First used in the 1980s, EXIT surgeries – surgeries that are performed pre-birth, used to only occur a handful of times each year, and they’d only been done at major hospitals. Phenomenally effective at saving the lives of infants with rare medical conditions, the surgeries then became more widespread; now there are even specialty centers that perform these surgeries on a regular basis. Colorado Fetal Care Center at Children’s Hospital is one such center. And it is this center that helped save the life of little Lake Annabelle Hall.
During her 20th week of pregnancy, Lake’s mother, Savannah Perry, learned that her daughter had a cyst on the left lung. After further examination, doctors determined that Lake wouldn’t be able to breathe once she was born. They knew, instantly, that something would have to be done about the cyst prior to delivery.
“You could push air in, but it wouldn’t come out,” Dr.

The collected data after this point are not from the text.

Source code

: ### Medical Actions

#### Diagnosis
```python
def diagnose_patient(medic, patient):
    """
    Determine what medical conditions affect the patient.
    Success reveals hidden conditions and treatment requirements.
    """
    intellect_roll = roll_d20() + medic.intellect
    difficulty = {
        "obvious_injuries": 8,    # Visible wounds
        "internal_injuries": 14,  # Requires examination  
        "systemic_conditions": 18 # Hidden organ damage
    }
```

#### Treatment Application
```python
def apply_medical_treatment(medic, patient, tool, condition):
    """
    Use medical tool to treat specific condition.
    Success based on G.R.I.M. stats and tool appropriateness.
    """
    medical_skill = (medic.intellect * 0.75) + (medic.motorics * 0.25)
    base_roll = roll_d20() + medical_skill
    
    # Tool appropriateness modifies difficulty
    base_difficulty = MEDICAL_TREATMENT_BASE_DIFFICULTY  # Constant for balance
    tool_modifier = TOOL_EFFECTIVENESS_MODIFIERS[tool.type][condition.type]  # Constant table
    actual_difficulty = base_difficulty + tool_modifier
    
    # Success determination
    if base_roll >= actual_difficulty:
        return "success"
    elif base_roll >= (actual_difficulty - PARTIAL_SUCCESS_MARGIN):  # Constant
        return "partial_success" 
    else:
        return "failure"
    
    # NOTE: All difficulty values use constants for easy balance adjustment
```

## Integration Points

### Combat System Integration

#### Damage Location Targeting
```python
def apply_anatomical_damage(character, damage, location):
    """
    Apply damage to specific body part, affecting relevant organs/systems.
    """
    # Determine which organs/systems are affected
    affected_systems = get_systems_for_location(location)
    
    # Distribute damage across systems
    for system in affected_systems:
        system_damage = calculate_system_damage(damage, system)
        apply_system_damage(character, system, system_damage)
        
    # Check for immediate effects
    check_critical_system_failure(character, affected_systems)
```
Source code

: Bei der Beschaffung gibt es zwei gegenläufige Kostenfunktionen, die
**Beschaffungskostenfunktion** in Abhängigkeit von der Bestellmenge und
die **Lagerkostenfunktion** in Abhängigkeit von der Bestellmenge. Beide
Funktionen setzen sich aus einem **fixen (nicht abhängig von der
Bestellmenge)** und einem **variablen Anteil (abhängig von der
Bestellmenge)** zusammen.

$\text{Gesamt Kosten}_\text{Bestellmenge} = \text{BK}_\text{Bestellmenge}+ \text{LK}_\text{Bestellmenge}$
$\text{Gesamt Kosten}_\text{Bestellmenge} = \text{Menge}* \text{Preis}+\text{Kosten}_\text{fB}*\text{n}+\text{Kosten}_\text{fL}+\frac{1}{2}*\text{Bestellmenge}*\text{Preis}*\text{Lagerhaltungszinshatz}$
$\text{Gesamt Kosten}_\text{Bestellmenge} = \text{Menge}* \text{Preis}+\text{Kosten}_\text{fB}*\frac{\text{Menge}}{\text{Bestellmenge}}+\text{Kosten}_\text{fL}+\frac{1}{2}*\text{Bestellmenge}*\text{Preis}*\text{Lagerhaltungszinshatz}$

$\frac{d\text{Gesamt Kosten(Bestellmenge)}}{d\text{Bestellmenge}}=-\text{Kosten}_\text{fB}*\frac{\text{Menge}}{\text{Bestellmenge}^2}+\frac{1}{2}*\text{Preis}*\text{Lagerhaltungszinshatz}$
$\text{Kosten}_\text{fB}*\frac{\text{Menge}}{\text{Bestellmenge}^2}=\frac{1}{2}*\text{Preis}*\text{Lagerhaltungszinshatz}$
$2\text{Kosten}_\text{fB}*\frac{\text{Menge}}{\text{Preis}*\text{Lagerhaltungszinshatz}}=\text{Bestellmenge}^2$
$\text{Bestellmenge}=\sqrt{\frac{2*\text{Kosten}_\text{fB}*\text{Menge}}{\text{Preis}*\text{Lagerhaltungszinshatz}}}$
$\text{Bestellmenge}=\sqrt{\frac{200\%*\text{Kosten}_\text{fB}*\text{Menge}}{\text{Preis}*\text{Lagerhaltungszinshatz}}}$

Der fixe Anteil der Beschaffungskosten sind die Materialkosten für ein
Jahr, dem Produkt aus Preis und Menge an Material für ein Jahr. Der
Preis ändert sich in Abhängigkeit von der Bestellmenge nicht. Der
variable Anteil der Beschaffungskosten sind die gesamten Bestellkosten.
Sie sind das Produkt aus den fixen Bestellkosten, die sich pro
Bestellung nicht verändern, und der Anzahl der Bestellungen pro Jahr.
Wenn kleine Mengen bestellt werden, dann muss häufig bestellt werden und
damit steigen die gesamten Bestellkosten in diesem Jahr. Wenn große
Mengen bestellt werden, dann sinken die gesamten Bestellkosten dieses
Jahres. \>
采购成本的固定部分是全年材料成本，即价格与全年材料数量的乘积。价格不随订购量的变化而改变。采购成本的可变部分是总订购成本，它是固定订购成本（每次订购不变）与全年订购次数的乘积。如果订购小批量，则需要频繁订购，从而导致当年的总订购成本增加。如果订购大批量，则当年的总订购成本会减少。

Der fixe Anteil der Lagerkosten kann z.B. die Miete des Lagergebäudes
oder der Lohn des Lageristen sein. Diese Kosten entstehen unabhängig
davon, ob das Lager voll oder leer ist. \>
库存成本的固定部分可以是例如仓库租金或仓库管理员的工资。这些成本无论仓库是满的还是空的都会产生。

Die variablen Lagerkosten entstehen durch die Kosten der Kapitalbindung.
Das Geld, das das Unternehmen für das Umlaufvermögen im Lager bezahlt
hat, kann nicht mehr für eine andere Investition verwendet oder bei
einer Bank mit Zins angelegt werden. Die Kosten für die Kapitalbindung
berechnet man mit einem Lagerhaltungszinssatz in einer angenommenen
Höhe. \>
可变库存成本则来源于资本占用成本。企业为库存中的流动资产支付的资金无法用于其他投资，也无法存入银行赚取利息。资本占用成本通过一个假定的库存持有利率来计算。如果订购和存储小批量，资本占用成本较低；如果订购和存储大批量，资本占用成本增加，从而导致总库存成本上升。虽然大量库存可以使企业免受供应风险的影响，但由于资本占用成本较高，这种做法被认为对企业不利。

Timothy Crombleholme, the surgeon who operated on Lake, told CBS. She wouldn’t make it out of the delivery room.”
So Dr. Crombleholme assembled a team of doctors – 43 of them, to be exact. Each team would have a specific purpose during the EXIT procedure. One team would perform a C-section and monitor Savannah during the entire process, another would care for Lake while in the womb, another would care for Lake during the EXIT procedure itself, and still another team would be responsible for Lake’s care post-delivery.

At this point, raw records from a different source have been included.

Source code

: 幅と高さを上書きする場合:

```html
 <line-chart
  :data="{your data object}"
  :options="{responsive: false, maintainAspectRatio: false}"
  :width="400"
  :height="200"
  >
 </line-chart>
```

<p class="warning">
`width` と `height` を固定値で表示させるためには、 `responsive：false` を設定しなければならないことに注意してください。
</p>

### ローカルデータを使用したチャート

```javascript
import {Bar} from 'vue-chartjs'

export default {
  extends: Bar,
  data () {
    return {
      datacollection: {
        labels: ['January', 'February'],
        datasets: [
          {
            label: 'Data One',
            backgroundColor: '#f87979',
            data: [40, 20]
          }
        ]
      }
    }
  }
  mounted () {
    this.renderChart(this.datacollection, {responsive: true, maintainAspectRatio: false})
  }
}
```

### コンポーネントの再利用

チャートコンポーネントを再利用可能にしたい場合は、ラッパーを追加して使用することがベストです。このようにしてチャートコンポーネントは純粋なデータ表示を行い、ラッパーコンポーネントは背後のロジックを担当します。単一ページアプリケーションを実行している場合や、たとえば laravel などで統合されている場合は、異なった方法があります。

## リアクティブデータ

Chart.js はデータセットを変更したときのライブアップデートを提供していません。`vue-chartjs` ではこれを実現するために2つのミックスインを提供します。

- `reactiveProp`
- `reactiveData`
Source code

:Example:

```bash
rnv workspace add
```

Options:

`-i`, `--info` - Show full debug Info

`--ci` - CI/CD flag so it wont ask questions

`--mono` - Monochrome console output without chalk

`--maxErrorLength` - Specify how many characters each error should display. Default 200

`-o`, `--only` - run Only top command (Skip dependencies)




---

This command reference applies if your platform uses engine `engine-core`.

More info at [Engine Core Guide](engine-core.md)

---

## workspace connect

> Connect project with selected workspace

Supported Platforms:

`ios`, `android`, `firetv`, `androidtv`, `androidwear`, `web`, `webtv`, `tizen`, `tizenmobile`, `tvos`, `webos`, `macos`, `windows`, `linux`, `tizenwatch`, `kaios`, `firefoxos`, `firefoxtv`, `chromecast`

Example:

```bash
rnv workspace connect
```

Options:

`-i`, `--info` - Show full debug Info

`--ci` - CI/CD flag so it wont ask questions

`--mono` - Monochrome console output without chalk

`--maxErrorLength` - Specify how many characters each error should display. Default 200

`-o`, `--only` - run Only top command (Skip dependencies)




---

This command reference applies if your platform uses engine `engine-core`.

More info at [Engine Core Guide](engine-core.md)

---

Hours and hours of planning went into Lake’s procedure because, not only are there risks involved, doctors could only leave Lake attached to her mother for an hour to an hour and a half. To ensure her survival, the surgery would have to be completed within that time.

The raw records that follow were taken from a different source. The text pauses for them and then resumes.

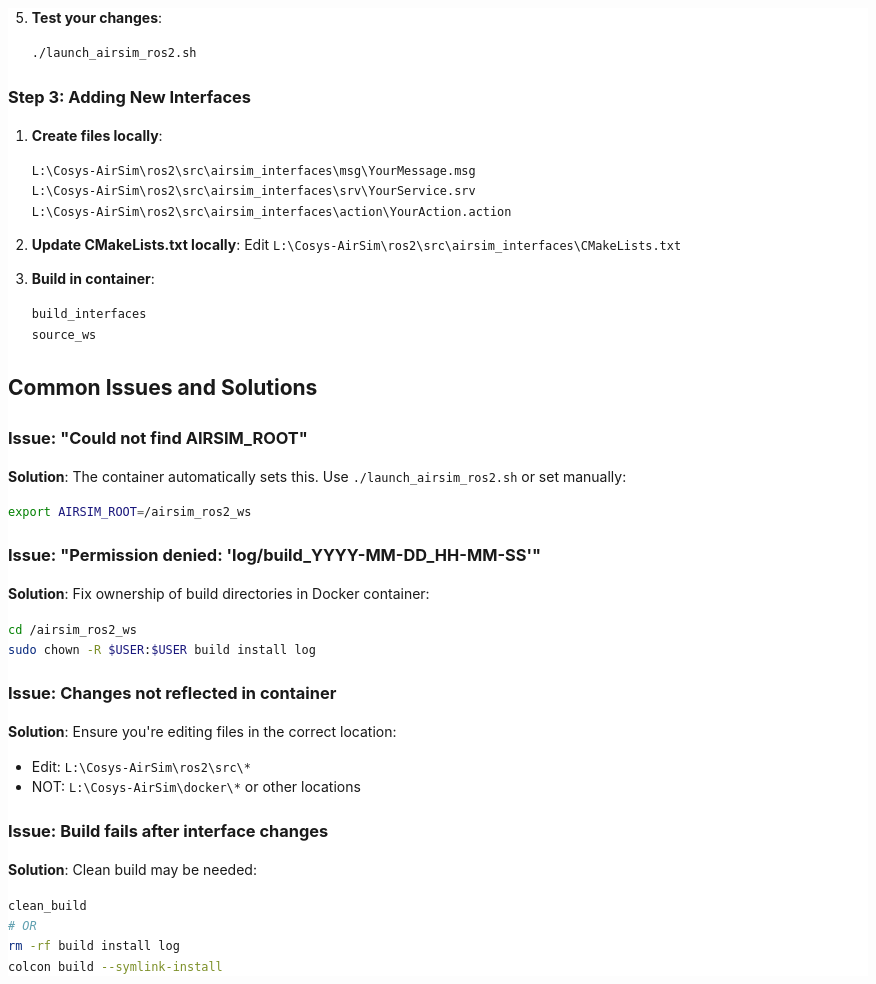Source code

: 5. **Test your changes**:
   ```bash
   ./launch_airsim_ros2.sh
   ```

### Step 3: Adding New Interfaces

1. **Create files locally**:
   ```
   L:\Cosys-AirSim\ros2\src\airsim_interfaces\msg\YourMessage.msg
   L:\Cosys-AirSim\ros2\src\airsim_interfaces\srv\YourService.srv
   L:\Cosys-AirSim\ros2\src\airsim_interfaces\action\YourAction.action
   ```

2. **Update CMakeLists.txt locally**:
   Edit `L:\Cosys-AirSim\ros2\src\airsim_interfaces\CMakeLists.txt`

3. **Build in container**:
   ```bash
   build_interfaces
   source_ws
   ```

## Common Issues and Solutions

### Issue: "Could not find AIRSIM_ROOT"
**Solution**: The container automatically sets this. Use `./launch_airsim_ros2.sh` or set manually:
```bash
export AIRSIM_ROOT=/airsim_ros2_ws
```

### Issue: "Permission denied: 'log/build_YYYY-MM-DD_HH-MM-SS'"
**Solution**: Fix ownership of build directories in Docker container:
```bash
cd /airsim_ros2_ws
sudo chown -R $USER:$USER build install log
```

### Issue: Changes not reflected in container
**Solution**: Ensure you're editing files in the correct location:
- Edit: `L:\Cosys-AirSim\ros2\src\*`
- NOT: `L:\Cosys-AirSim\docker\*` or other locations

### Issue: Build fails after interface changes
**Solution**: Clean build may be needed:
```bash
clean_build
# OR
rm -rf build install log
colcon build --symlink-install
```
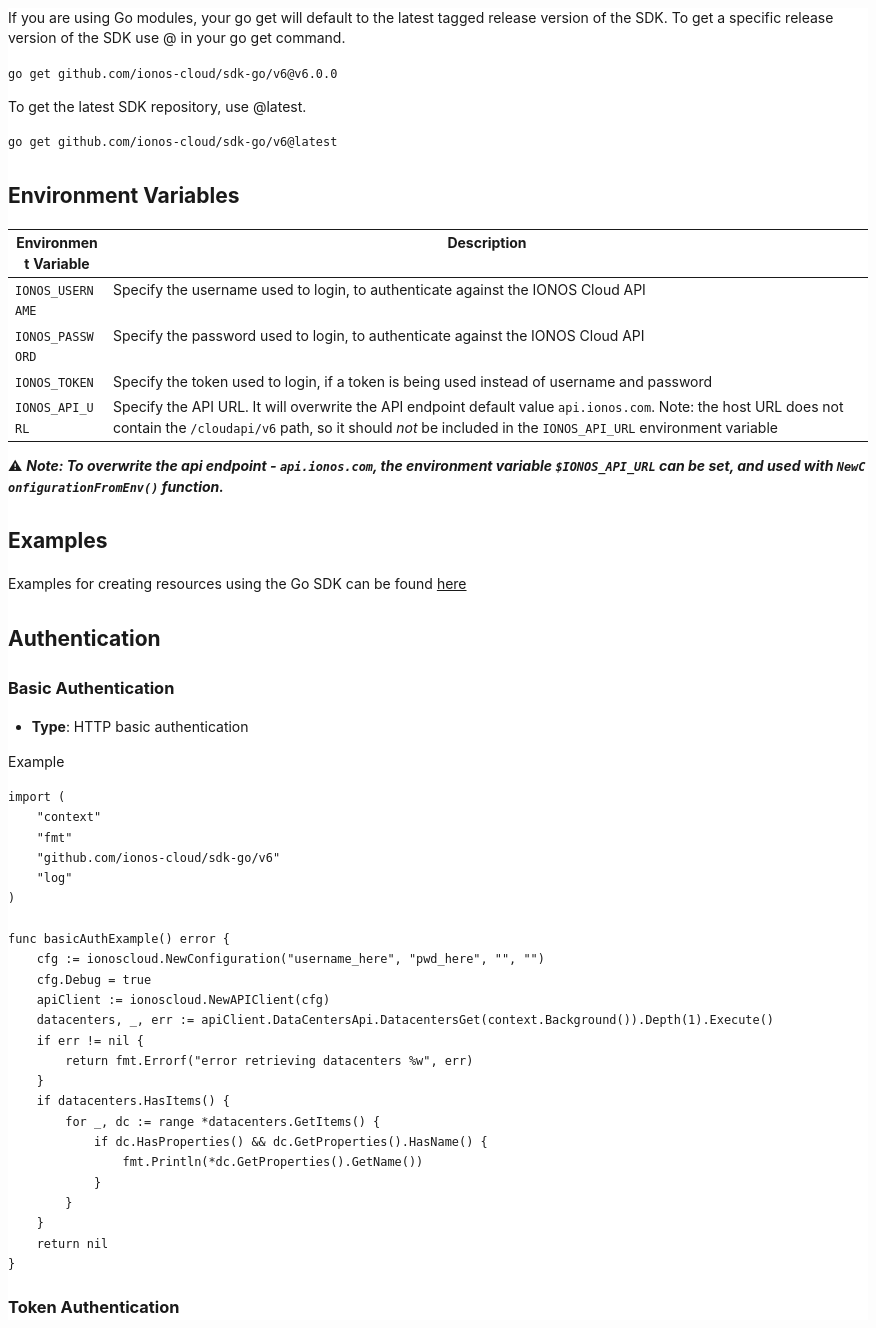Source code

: If you are using Go modules, your go get will default to the latest tagged release version of the SDK. To get a specific release version of the SDK use @<tag> in your go get command.
```bash
go get github.com/ionos-cloud/sdk-go/v6@v6.0.0
```
To get the latest SDK repository, use @latest.
```bash
go get github.com/ionos-cloud/sdk-go/v6@latest
```

## Environment Variables

| Environment Variable | Description                                                                                                                                                                                                                    |
|----------------------|--------------------------------------------------------------------------------------------------------------------------------------------------------------------------------------------------------------------------------|
| `IONOS_USERNAME`     | Specify the username used to login, to authenticate against the IONOS Cloud API                                                                                                                                                |
| `IONOS_PASSWORD`     | Specify the password used to login, to authenticate against the IONOS Cloud API                                                                                                                                                |
| `IONOS_TOKEN`        | Specify the token used to login, if a token is being used instead of username and password                                                                                                                                     |
| `IONOS_API_URL`      | Specify the API URL. It will overwrite the API endpoint default value `api.ionos.com`. Note: the host URL does not contain the `/cloudapi/v6` path, so it should _not_ be included in the `IONOS_API_URL` environment variable |

⚠️ **_Note: To overwrite the api endpoint - `api.ionos.com`, the environment variable `$IONOS_API_URL` can be set, and used with `NewConfigurationFromEnv()` function._**

## Examples

Examples for creating resources using the Go SDK can be found [here](examples/)

## Authentication

### Basic Authentication

- **Type**: HTTP basic authentication

Example

```golang
import (
	"context"
	"fmt"
	"github.com/ionos-cloud/sdk-go/v6"
	"log"
)

func basicAuthExample() error {
	cfg := ionoscloud.NewConfiguration("username_here", "pwd_here", "", "")
	cfg.Debug = true
	apiClient := ionoscloud.NewAPIClient(cfg)
	datacenters, _, err := apiClient.DataCentersApi.DatacentersGet(context.Background()).Depth(1).Execute()
	if err != nil {
		return fmt.Errorf("error retrieving datacenters %w", err)
	}
	if datacenters.HasItems() {
		for _, dc := range *datacenters.GetItems() {
			if dc.HasProperties() && dc.GetProperties().HasName() {
				fmt.Println(*dc.GetProperties().GetName())
			}
		}
	}
	return nil
}
```
### Token Authentication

When it came time to perform the surgery (Savannah’s 30th week of pregnancy), Dr. Crombleholme spent a total of 19 minutes on the operation – nine to remove the cyst and close the large incision and another 10 to run a tube down Lake’s throat to make sure it was clear for breathing. After that, doctors cut the umbilical cord and officially delivered the tiny little girl.
But Lake’s fight wasn’t over quite yet. The cyst had trapped fluid inside of Lake’s left lung, which had caused it to grow larger than the right. Lake was also premature, and she had some issues with breathing at first. She would spend the next four months on oxygen. But then, at five months old, Lake’s chest x-rays came back clear.
“I’m done,” Dr. Crombleholme said.
“No more surgeries,” Savannah told CBS.
“Lake is a normal, healthy, young baby girl, just like any other baby born without any issues,” Lake’s father, Erik Hall added.